> [Consigne]
Répondez aux questions suivantes sur le texte consacré à une constitution écrite pour le Québec.
1. Devant quelle institution Benoît Pelletier a-t-il prononcé son allocution de mai 2006 ?
2. En quelle année Jean-Charles Taché a-t-il proposé que chaque État de l’union canadienne se dote d’une constitution écrite ?
3. Quelle obligation la constitution fédérale suisse de 1999 impose-t-elle aux cantons ?

___ Extrait du texte

Dans une allocution prononcée à l’Assemblée nationale en mai 2006, le ministre Benoît Pelletier a montré que l’idée de doter le Québec d’une constitution écrite, en tant qu’État fédéré, est juridiquement faisable et comporte de nombreux avantages. Bien que le ministre se soit gardé d’engager le gouvernement sur cette question, son intérêt pour la chose était évident. Sous Jean Lesage, un comité parlementaire avait déjà envisagé la question, mais depuis lors, les libéraux semblent la bouder. Et s’ils parlent de liberté politique du Québec, comme le fit Robert Bourassa en juin 1990, c’est pour déplorer une quête infructueuse de reconnaissance et de pouvoirs. Deux éléments sans doute empêchent les libéraux de poursuivre la politique de grandeur nationale de Lesage : 1- le conservatisme politique de ce parti de notables, encore gros d’avocats gagnés à la tradition anglaise de la constitution; 2- la croyance qu’une constitution québécoise serait une manoeuvre contraire au fédéralisme. Sur ce dernier point, qu’ils se détrompent. Jean-Charles Taché, l’un des inspirateurs au Québec de l’union fédérale de 1867, proposa en 1858, dans un ouvrage substantiel, que chaque État de l’union canadienne traduise sa liberté publique par une constitution écrite sanctionnée par un tribunal spécialisé. Une des exigences du fédéralisme, rappelle le penseur suisse Guy Héraud, est l’auto-organisation des collectivités fédérées. Principe bien compris des Suisses, à telle enseigne que leur nouvelle constitution fédérale de 1999 fait obligation aux cantons d’adopter une constitution écrite approuvée par le peuple. Principe aussi vivant chez les Américains, dont les États ont tous leur constitution, parfois très ancienne, qui symbolise le droit du peuple de se gouverner et de définir par lui-même le cadre d’exercice de sa liberté. Il n’y a que le Canada où les États fédérés ont moins le culte de leur liberté, encore vue comme une faveur impériale… Depuis cet automne, les libéraux se flattent de ce que le Québec soit reconnu comme nation. Étrange nation que celle qui se plaint encore d’une réforme constitutionnelle imposée sans rien faire pour consacrer démocratiquement sa propre liberté.

______
___ Données fournies

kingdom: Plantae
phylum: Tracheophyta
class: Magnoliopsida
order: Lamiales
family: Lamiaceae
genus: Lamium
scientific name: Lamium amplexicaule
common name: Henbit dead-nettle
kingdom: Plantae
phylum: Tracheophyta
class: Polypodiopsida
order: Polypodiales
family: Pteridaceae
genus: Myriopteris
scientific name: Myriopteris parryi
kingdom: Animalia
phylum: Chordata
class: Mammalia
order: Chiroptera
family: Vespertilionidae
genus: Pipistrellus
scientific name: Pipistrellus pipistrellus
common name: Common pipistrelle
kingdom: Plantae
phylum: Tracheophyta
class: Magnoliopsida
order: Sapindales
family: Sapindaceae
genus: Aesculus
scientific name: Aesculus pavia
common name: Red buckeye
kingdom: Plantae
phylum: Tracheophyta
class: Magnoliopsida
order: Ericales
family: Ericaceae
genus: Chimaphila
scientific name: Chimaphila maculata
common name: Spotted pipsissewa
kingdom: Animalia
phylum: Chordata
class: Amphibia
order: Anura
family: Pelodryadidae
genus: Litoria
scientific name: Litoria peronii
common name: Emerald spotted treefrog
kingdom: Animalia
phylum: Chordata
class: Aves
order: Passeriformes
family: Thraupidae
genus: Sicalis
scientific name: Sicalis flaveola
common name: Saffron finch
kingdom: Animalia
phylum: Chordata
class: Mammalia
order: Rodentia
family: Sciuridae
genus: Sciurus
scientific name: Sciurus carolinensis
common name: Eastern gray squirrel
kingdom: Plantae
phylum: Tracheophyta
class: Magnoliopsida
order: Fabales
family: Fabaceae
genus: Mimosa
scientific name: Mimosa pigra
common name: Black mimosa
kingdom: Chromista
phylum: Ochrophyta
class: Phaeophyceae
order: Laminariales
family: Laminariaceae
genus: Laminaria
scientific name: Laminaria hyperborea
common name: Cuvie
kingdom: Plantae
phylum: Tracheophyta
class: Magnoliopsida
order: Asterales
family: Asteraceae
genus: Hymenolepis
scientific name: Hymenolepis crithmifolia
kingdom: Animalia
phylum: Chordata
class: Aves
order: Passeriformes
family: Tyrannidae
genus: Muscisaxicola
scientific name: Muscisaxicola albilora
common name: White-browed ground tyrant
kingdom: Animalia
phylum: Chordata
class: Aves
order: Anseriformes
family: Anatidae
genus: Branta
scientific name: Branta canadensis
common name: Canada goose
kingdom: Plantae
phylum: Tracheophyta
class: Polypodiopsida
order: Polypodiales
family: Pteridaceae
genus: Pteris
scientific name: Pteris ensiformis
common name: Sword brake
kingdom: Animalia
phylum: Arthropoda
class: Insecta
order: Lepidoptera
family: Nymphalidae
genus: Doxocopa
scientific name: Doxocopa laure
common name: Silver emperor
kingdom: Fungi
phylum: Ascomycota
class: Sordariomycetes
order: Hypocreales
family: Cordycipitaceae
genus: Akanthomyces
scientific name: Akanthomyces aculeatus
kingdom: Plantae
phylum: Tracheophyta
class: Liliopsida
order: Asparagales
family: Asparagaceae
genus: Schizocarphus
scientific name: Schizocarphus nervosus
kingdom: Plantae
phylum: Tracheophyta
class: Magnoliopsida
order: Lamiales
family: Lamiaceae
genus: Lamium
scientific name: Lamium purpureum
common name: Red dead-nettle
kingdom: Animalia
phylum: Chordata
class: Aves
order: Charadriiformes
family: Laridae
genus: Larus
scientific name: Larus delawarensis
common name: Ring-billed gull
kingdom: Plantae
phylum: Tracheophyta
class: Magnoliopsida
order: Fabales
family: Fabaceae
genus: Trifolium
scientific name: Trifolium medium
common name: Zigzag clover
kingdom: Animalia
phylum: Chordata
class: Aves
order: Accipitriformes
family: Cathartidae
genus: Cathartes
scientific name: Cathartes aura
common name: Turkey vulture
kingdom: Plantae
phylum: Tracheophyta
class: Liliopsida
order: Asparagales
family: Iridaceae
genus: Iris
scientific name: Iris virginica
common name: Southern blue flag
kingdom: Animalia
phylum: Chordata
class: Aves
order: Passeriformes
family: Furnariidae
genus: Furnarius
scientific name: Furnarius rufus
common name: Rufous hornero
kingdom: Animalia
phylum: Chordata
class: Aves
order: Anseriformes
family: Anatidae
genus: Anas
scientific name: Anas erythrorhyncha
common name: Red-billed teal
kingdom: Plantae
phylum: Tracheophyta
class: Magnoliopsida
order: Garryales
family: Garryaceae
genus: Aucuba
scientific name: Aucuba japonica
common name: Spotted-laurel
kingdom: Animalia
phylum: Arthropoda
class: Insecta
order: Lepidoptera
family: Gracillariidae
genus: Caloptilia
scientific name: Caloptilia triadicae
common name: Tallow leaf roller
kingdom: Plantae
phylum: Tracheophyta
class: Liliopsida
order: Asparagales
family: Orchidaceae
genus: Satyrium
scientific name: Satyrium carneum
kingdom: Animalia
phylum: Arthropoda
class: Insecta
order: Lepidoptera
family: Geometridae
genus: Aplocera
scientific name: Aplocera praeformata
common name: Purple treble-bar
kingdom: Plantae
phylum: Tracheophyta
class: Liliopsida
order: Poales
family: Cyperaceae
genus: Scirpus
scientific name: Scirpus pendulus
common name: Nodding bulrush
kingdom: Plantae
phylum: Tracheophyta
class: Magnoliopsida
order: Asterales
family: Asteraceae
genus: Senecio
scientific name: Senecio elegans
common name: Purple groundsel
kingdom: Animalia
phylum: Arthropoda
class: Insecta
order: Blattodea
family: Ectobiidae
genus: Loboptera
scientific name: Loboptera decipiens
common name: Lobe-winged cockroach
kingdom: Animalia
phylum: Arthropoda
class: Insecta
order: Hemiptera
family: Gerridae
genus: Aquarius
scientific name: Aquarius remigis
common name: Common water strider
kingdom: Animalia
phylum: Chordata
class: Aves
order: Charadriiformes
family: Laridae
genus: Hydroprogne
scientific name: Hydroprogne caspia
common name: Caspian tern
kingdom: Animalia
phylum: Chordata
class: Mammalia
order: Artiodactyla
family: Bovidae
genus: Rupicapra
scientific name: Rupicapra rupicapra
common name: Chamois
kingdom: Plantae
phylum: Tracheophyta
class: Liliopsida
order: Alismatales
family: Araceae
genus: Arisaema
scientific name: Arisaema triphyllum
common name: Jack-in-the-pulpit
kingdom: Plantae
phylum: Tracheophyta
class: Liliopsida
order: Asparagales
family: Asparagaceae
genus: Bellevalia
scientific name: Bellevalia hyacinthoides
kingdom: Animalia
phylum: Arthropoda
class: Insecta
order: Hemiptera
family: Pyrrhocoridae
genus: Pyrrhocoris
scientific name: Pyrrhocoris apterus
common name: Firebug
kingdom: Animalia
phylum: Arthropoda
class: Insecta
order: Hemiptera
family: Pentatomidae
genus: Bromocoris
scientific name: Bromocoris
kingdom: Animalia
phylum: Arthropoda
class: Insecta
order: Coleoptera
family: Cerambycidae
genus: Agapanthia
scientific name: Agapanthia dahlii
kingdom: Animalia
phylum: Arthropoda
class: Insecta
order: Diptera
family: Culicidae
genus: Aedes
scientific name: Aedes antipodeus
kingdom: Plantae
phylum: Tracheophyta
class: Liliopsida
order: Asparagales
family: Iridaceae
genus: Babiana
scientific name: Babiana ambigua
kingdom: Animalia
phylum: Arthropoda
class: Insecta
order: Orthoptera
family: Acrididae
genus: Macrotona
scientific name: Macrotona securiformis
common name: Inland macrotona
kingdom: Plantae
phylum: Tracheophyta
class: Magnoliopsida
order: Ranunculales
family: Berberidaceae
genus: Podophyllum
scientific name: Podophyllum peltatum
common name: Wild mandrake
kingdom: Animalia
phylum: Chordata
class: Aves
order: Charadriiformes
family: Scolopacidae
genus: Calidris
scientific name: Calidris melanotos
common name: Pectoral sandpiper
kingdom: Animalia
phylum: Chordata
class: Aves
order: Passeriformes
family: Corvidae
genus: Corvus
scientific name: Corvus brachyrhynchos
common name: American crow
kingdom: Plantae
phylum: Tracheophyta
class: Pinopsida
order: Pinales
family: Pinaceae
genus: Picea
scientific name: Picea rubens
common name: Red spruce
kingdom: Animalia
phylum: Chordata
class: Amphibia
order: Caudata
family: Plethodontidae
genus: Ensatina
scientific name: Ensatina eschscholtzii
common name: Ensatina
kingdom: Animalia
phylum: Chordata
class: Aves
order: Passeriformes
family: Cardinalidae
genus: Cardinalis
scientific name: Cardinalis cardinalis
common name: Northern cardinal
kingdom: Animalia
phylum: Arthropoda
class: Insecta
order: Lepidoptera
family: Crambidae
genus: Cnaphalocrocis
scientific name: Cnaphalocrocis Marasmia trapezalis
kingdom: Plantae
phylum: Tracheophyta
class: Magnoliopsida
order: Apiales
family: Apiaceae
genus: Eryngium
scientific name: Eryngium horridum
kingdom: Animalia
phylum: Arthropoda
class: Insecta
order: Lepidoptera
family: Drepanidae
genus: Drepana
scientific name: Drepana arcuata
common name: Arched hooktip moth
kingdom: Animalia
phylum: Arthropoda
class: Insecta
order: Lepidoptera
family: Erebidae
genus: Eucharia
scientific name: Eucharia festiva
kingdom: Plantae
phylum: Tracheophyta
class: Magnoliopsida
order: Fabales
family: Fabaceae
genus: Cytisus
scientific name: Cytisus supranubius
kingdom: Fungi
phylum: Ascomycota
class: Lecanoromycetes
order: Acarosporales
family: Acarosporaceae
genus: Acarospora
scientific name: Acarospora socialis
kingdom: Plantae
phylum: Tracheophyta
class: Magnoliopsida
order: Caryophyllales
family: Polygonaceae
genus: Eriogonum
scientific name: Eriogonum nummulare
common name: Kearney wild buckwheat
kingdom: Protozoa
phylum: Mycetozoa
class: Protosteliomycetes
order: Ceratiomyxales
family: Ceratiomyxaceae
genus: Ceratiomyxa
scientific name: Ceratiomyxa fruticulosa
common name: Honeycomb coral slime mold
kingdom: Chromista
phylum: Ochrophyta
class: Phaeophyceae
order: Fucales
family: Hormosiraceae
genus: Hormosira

______

> [Corrigé]
1. Devant l’Assemblée nationale.
2. En 1858.
3. Elle les oblige à adopter une constitution écrite approuvée par le peuple.